Confounding is another type of error that may result in an incorrect causation or conclusion. This occurs when another factor (the confounder) is mistakenly identified as the agent associated with the outcome (Green et al., 2011). Confounding occurs when a confounder is both a risk factor for the disease and a factor associated with the exposure being investigated. This may result in an incorrect conclusion about causation, since the misidentified agent is not the true causal factor (Green et al., 2011). Confounding can be more of an issue with observational studies because in observational studies the participants are not assigned randomly to the comparison groups. Randomization helps to ensure that exposures, outside of the one being investigated, are evenly distributed between groups. Other techniques to limit confounding occur in the design stage with appropriate and thoughtful methods for selecting participants. If factors of age, gender, or certain lifestyle habits are potential confounders in a study, the investigators can limit the impact by selecting controls that match cases (Green et al., 2011). An example of confounding occurred when researchers were trying to link cigarette smoking to lung cancer. There was an established association that cigarette smokers had higher lung cancer rates, but this could have been due to other exposures or lifestyle factors and not the cigarette smoking. An argument could be made that individuals who smoke cigarettes are more likely to live in areas of higher pollution and that the pollution is causing the cancer. The confounding variable here is air pollution.

Establishing Causation

Causation refers to an increase in disease incidence among exposed subjects that would not have occurred if these subjects had not been exposed. Epidemiology cannot prove causation, but causation can be inferred from the data that epidemiologists and public health professionals analyze and interpret. In assessing causation, epidemiologists look for alternative explanations for the association, such as chance, bias, or confounding as mentioned previously. After this process has ruled out these sources of error, epidemiologists use the following nine factors—the Bradford Hill criteria, commonly referred to as Hill’s criteria for causation—to guide them in making judgments about causation (Table 12.3).

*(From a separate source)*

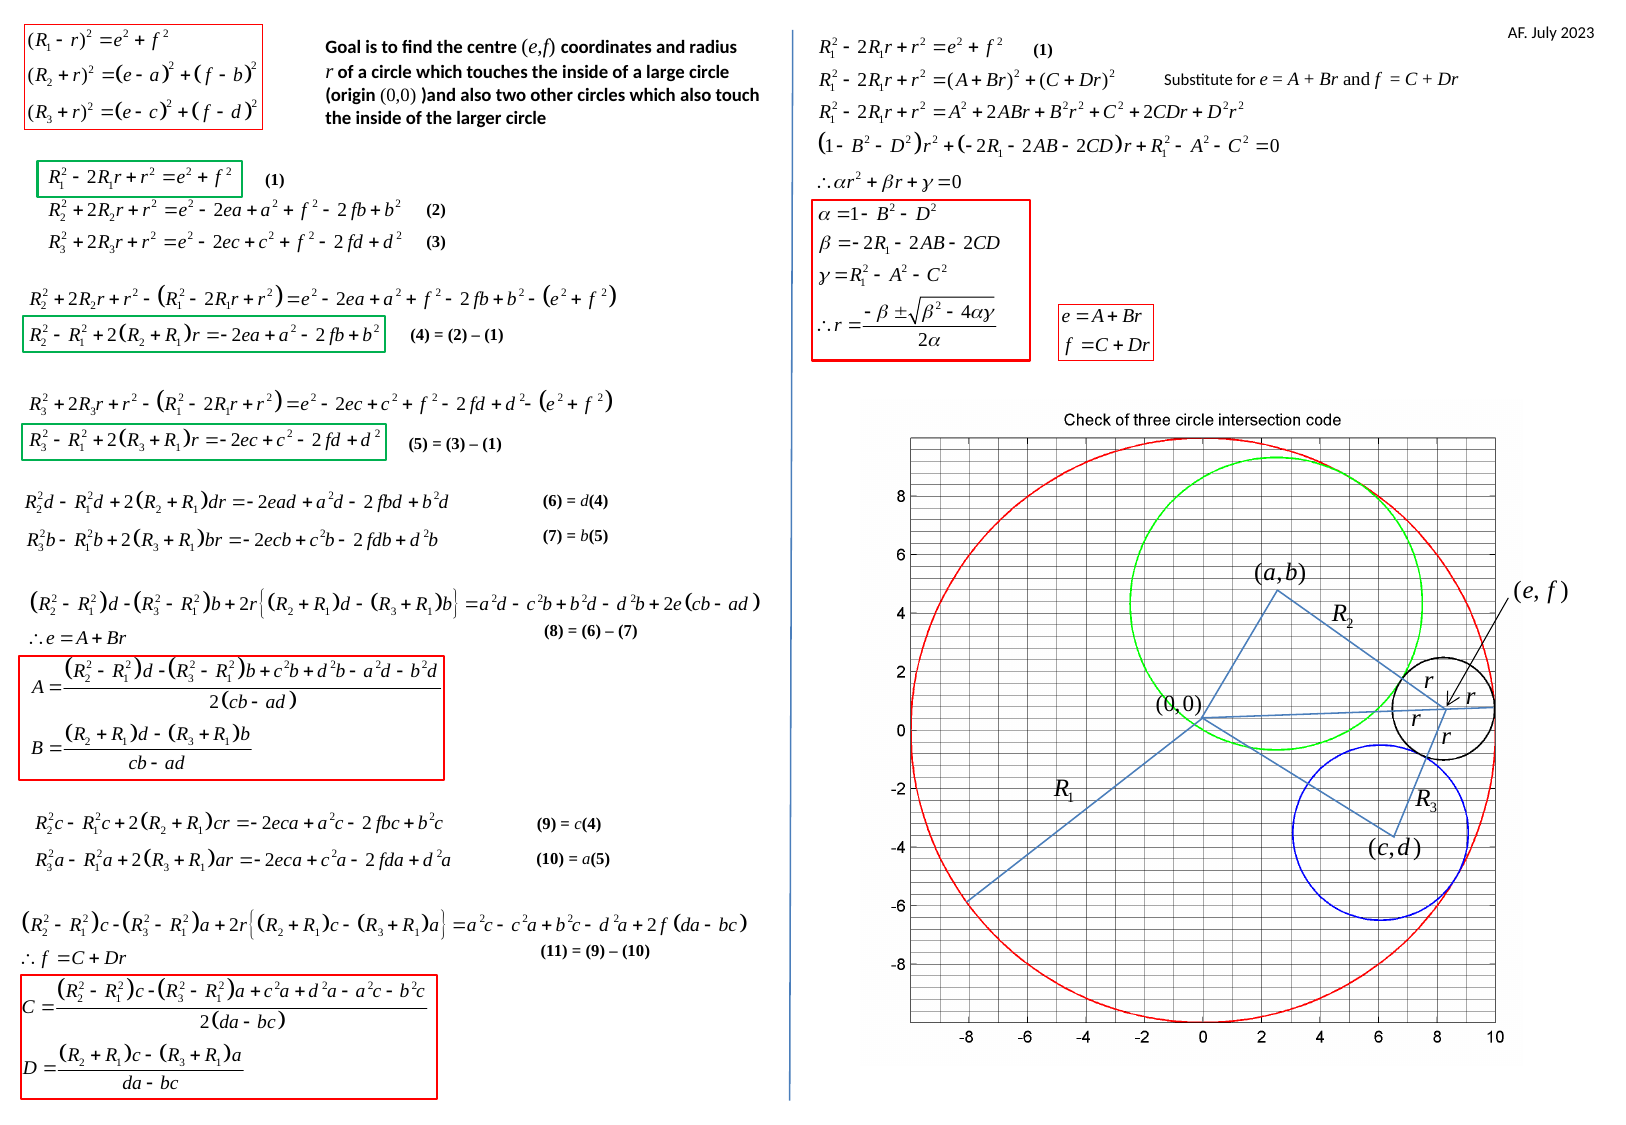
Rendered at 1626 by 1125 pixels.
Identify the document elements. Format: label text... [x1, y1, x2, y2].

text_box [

1 Temporal relationship The exposure (causal factor) must occur prior to disease development.
2 Strength of the association The stronger the association (the higher the relative risk), the more likely the relationship is causal.
3 Dose-response relationship The greater the exposure to the causal factor, the higher the risk of disease.

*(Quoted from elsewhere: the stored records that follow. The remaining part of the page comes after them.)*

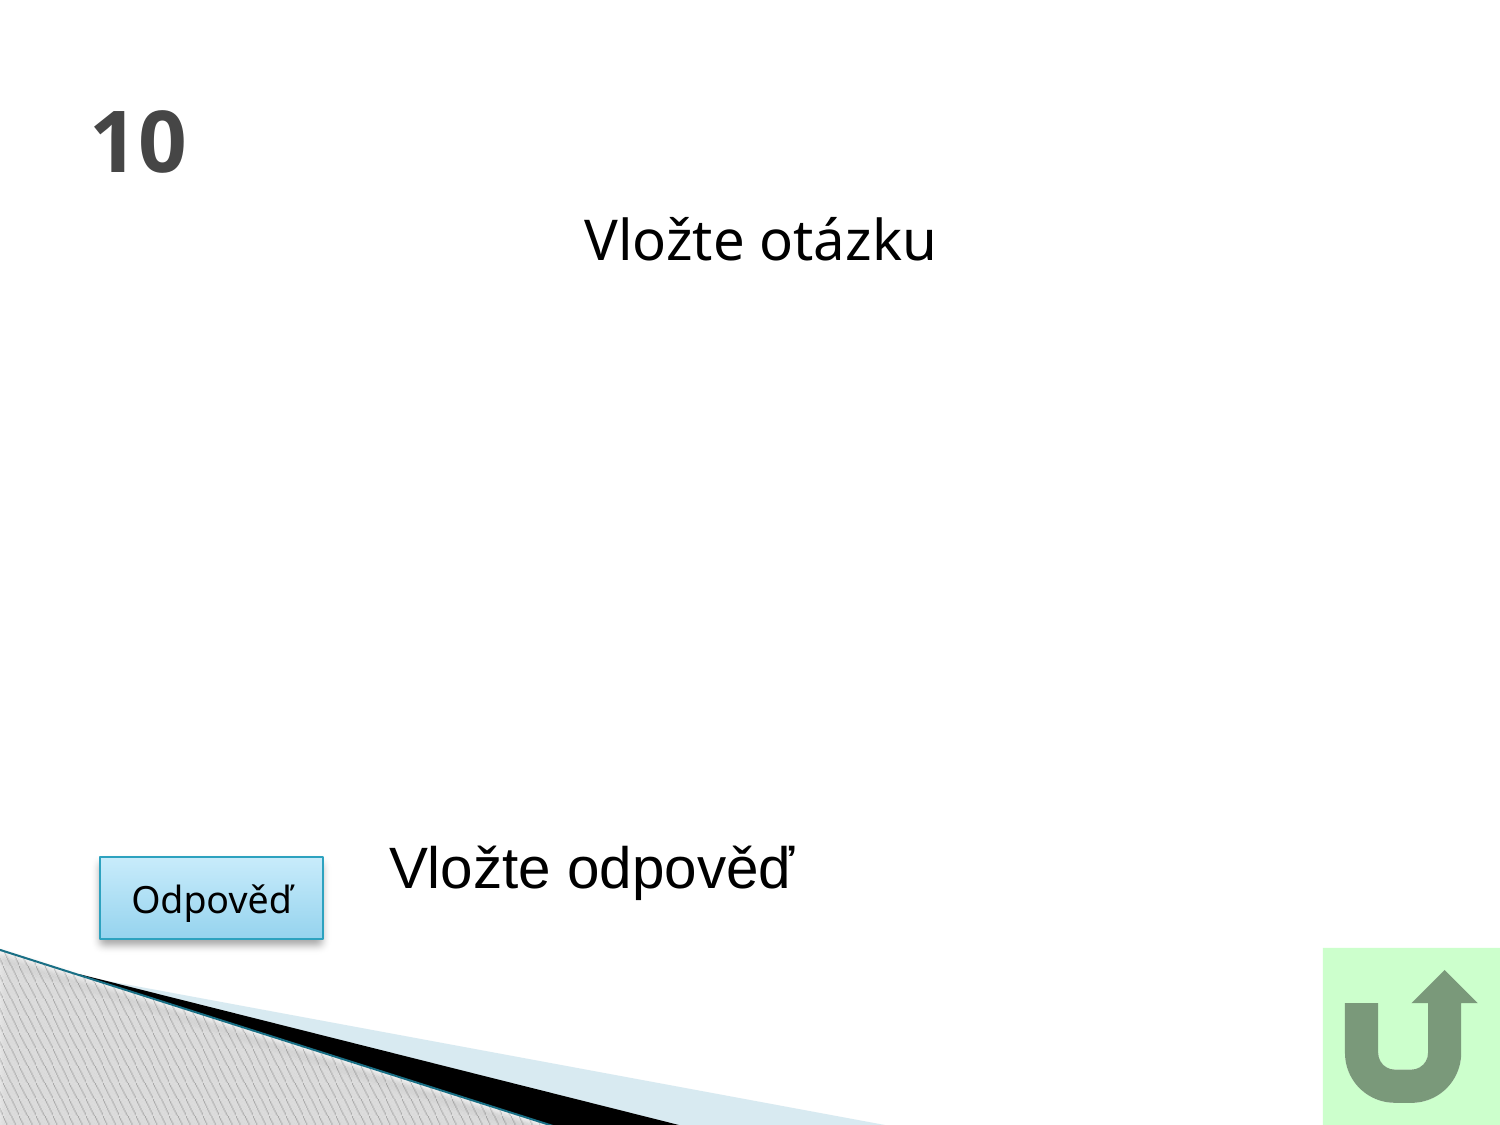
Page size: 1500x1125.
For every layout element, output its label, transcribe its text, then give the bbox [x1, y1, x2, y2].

title 10 [75, 45, 1425, 233]
text_box Odpověď [99, 856, 324, 940]
list Vložte otázku [76, 196, 1427, 379]
text_box [1322, 947, 1500, 1125]
text_box Vložte odpověď [374, 822, 811, 908]
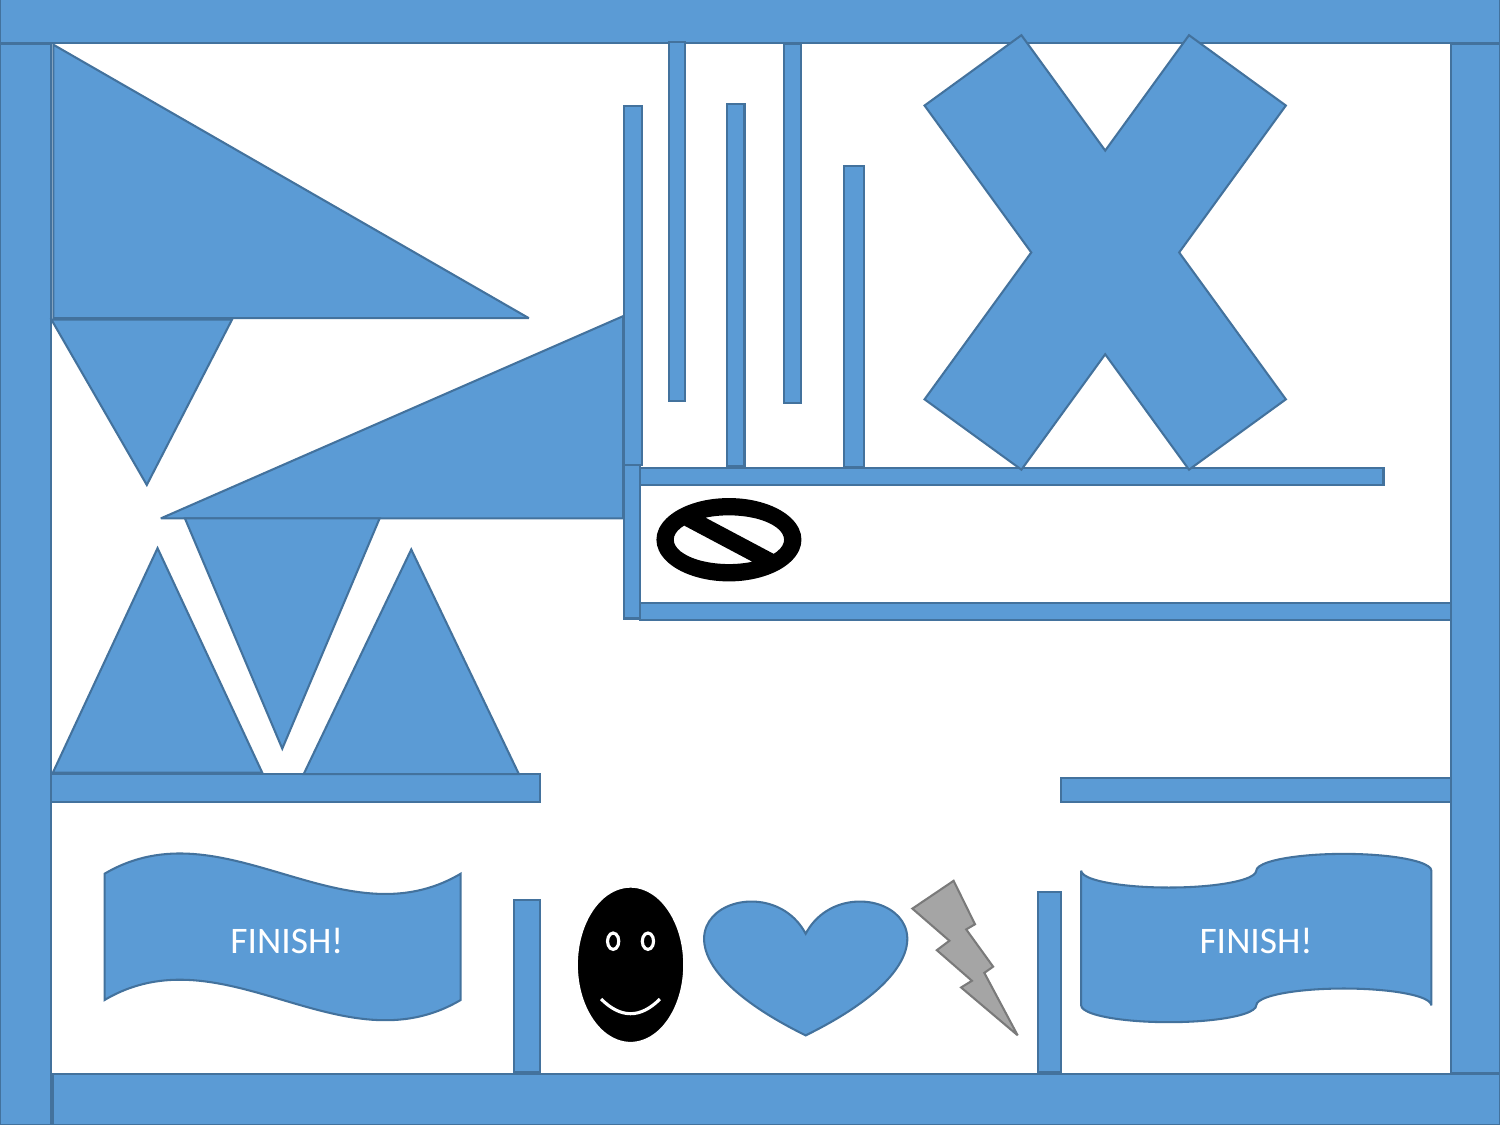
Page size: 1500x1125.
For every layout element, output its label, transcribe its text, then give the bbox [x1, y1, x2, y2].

text_box [0, 43, 52, 1125]
text_box [183, 517, 382, 752]
text_box [302, 547, 521, 776]
text_box [49, 318, 234, 488]
text_box [656, 498, 802, 582]
text_box [843, 165, 865, 468]
text_box [52, 1073, 1500, 1125]
text_box [623, 466, 641, 620]
text_box [0, 0, 1500, 44]
text_box [50, 773, 541, 803]
text_box [103, 852, 462, 1022]
text_box [160, 314, 625, 520]
text_box [1450, 43, 1500, 1074]
text_box [641, 467, 1385, 486]
text_box [574, 884, 687, 1046]
text_box [910, 879, 1019, 1037]
text_box [1037, 891, 1062, 1073]
text_box [726, 103, 746, 468]
text_box [668, 41, 686, 402]
text_box [623, 105, 643, 466]
text_box FINISH! [215, 908, 384, 969]
text_box FINISH! [1080, 852, 1433, 1024]
text_box [783, 43, 802, 404]
text_box [1060, 777, 1452, 803]
text_box [923, 33, 1288, 472]
text_box [52, 42, 530, 320]
text_box [639, 602, 1452, 621]
text_box [51, 545, 264, 774]
text_box [513, 899, 541, 1073]
text_box [703, 900, 909, 1037]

4 Replication of the findings If the relationship is causal, the study results will have been replicated in different populations with consistent study results.
5 Biological plausibility (coherence with existing knowledge) The causal relationship should be consistent with current biologic information.
6 Consideration of alternative explanations The causal relationship is reinforced when bias and confounding have been ruled out and other possible explanations have been considered.
7 Cessation of exposure If a causal factor results in disease, the risk of the disease is decreased when the causal factor is removed.
8 Specificity of the association The causal factor or exposure is associated with one disease.
9 Consistency with other knowledge If the relationship is causal, the findings would fit and be consistent with other information and data.
Table 12.3 Hill Criteria for Causation (See Green et al., 2011.)